Imagem: Painel (Reprodução) “Mulheres de Tejucupapo – Tributo a Goya” da pintora pernambucana Tereza Costa Rêgo

Para Carta Maior

Neste mês de junho, a editora Ubu traz a quarta edição de  As Mulheres de Tijucopapo, romance da escritora Marilene Felinto, publicado em 1982.

Nascida em Recife, Marilene viveu o drama do êxodo nordestino ainda criança, chegando em São Paulo em 1968. O livro conta a história através de Rísia, alter ego da escritora que tinha apenas 22 anos, quando o livro foi publicado e se tornou um grande sucesso de crítica.

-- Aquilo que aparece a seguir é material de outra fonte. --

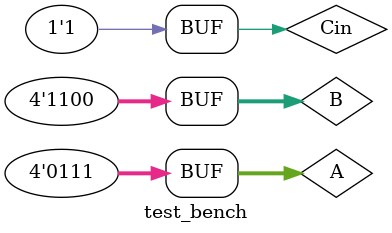
<source format=v>
module ripple_adder_4bit (A, B, Sum, Cin, Cout); 
	input [3:0] A,B; 
	output [3:0] Sum; 
	//reg [3:0] A,B; 
	//wire [3:0] Sum; 
	input Cin; 
	output Cout; 
	//reg Cin; 
	//reg Cout;

	wire [4:0] temp;

	assign temp = A + B + Cin;

	assign Cout = temp[4];

	assign Sum = temp[3:0];

endmodule


module test_bench;

	reg[3:0] A,B;
	//input [3:0] A,B;

	wire [3:0] Sum;
	//output [3:0] Sum;
	
	reg Cin; 
	wire Cout;

	//input Cin;
	//output Cout;
	
	ripple_adder_4bit adder(A,B,Sum,Cin,Cout);

	initial 
		begin
		$dumpfile("ripple_adder_4bit.vcd");
		$dumpvars (0,test_bench);
		$monitor ($time, "A=%h, B=%h, Cin=%b, Sum=%h, Cout =%b",
				A,B,Cin,Sum,Cout);
	
		#5 A=4'h0; B=4'h0; Cin=1'h0;
		#10 A=4'b0111; 
		#15 B=4'b1100; 
		#20 Cin=1'b1;
		end
endmodule

</source>
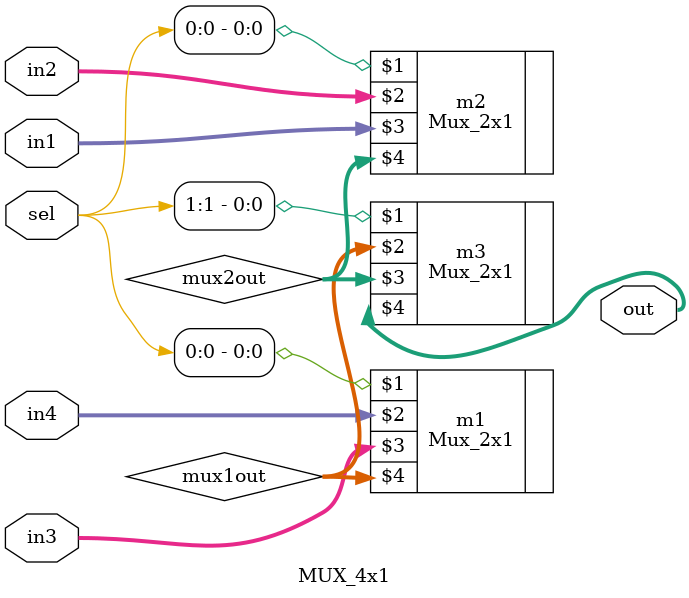
<source format=v>
`timescale 1ns / 1ps


module MUX_4x1(
    input [15:0] in1,
    input [15:0] in2,
    input [15:0] in3,
    input [15:0] in4,
    input [1:0] sel,
    output [15:0] out
    );
    wire [15:0]mux1out;
    wire [15:0]mux2out;
    Mux_2x1 m1 (sel[0], in4, in3, mux1out); 
    Mux_2x1 m2 (sel[0], in2, in1, mux2out);
    Mux_2x1 m3 (sel[1], mux1out, mux2out, out);
endmodule

</source>
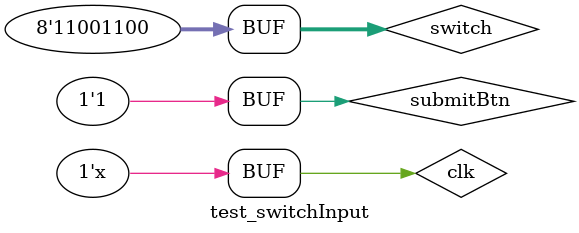
<source format=v>
`timescale 1ns / 1ps

module test_switchInput;
wire [7:0] character;
wire outputReady;

reg [7:0] switch;
reg submitBtn;
reg clk;

switchInput sw(
	character,
	outputReady,
	switch,
	submitBtn,
	clk
);

initial begin
	clk = 0;
	switch = 0;
	submitBtn = 0;
	
	#1000000
	switch = 8'b11001100;
	
	#1000000
	submitBtn = 1;
	
	#2000000
	submitBtn = 0;
	
	#2000000
	submitBtn = 1;
	
end

always #100000 clk = ~clk;

endmodule

</source>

Me disseram que eu vivo é em guerra. Em pé de guerra. E vivo mesmo, e acrescento que vivo em batalha, em bombardeio, em choque. E só vou conseguir sossegar quando matar um. É que quando eu era pequena alimentei durante todo o tempo a ideia de matar meu pai. Não matei. Não o matarei mais. Mas ficou a vontade, essa de matar um (p.20).

Nós batemos em retirada no meio de porcos e galinhas e pedaços de tapioca amanhecida, entre catabius e sacolejos de um pau de arara, para um hotel imundo no Brás de São Paulo enquanto papai, o louco, alugava um porão qualquer onde nos socar (p.95).

A reedição inclui sólida fortuna crítica sobre o texto, com prefácio da editora e poeta Beatriz Bracher; posfácio da professora Leila Lehnen (Brown University) e ensaio do professor João Camillo Penna (UFRJ).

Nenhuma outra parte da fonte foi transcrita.